WWF is concerned the Don Sahong dam will follow the precedent of another dam in Laos, the Xayaburi hydropower project. Xayaburi was the first Lower Mekong mainstream dam submitted to the Procedures for Notification, Prior Consultation and Agreement process, in 2012. In that instance, the four countries failed to reach consensus, yet the project is moving ahead rapidly, ignoring the advice of downstream countries. Since then, a series of peer-reviewed scientific papers found its impact on the sediment flows in Cambodia and Vietnam will be rapid and serious.
Given that there was no clear indication from the MRC of the scope of the Don Sahong dam consultation process, and that statements were made prior to the consultation that the dam would be constructed anyway, WWF decided not to participate in the MRC consultation process. Doing so would have placed a seal of approval on a failed process that could prove disastrous to food security, livelihoods and one of the world’s last remaining populations of Irrawaddy dolphins.
WWF did not take this decision lightly, as we believe in constructive solutions to environmental problems that provide benefits for people and nature. Prior to making this decision, we requested clarity on the process, but no answers were provided. In addition, we have received no answers about why the alternative Thako water diversion project has been ignored in favour of heavy promotion of Don Sahong. Studies have proved that the Thako project, located at the falls, would provide as much power as the Don Sahong project, for a cheaper price and with a much smaller negative environmental impact.
WWF is not alone in sharing concerns about the dam. In September, more than a quarter million people signed a petition asking Mega First to suspend construction. Those individuals join numerous civil society organisations and MRC member countries that have called for more transparency and independent scientific assessments of the dam.
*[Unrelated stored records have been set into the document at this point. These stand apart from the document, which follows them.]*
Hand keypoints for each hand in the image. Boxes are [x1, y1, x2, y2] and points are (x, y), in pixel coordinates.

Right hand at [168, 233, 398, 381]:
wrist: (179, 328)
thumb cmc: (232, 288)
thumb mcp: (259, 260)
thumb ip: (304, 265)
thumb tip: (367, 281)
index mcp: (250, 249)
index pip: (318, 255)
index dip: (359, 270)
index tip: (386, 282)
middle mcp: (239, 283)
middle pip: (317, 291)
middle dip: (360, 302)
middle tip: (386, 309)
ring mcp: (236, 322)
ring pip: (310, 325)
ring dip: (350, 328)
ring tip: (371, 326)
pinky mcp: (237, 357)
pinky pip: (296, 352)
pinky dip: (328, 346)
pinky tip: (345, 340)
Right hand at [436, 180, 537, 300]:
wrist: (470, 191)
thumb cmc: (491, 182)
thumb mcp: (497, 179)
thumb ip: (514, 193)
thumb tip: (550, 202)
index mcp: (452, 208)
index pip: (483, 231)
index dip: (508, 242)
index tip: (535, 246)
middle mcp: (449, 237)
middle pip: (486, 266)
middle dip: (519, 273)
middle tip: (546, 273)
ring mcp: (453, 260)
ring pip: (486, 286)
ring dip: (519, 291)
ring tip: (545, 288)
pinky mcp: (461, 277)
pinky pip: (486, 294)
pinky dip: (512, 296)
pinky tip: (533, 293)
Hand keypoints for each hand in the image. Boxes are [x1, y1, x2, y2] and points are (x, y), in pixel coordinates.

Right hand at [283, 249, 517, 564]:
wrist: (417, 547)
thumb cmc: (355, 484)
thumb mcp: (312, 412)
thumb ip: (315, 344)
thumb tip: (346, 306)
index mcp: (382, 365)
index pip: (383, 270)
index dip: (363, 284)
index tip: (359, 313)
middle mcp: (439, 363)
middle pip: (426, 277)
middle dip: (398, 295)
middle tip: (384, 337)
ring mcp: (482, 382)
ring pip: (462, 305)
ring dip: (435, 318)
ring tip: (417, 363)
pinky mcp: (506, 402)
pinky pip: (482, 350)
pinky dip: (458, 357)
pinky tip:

WWF believes that to restore the credibility of the MRC process, construction of the Don Sahong dam should be suspended until all project documents and further impact assessments have satisfied the science-based concerns of stakeholders, including MRC governments, civil society and local communities of the Lower Mekong region.
The Prior Consultation Process should have clearly identified and agreed upon objectives and criteria, and it should not be concluded until additional independent, transboundary impact assessments are conducted. Also, the conclusions of the Delta Study – led by Vietnam and to be completed in December 2015 – should contribute to the Don Sahong prior consultation. Finally, the Thako water diversion project should be revisited as an alternative to Don Sahong that will produce the same amount of electricity with much less impact on ecosystems and livelihoods.
The countries of the Mekong have a clear challenge ahead of them – restore the credibility of the MRC process and respect internationally accepted dam development standards, or leave the fate of the river in the hands of irresponsible corporates. To ignore this risks irreversible damage to the region’s food security and unique freshwater biodiversity.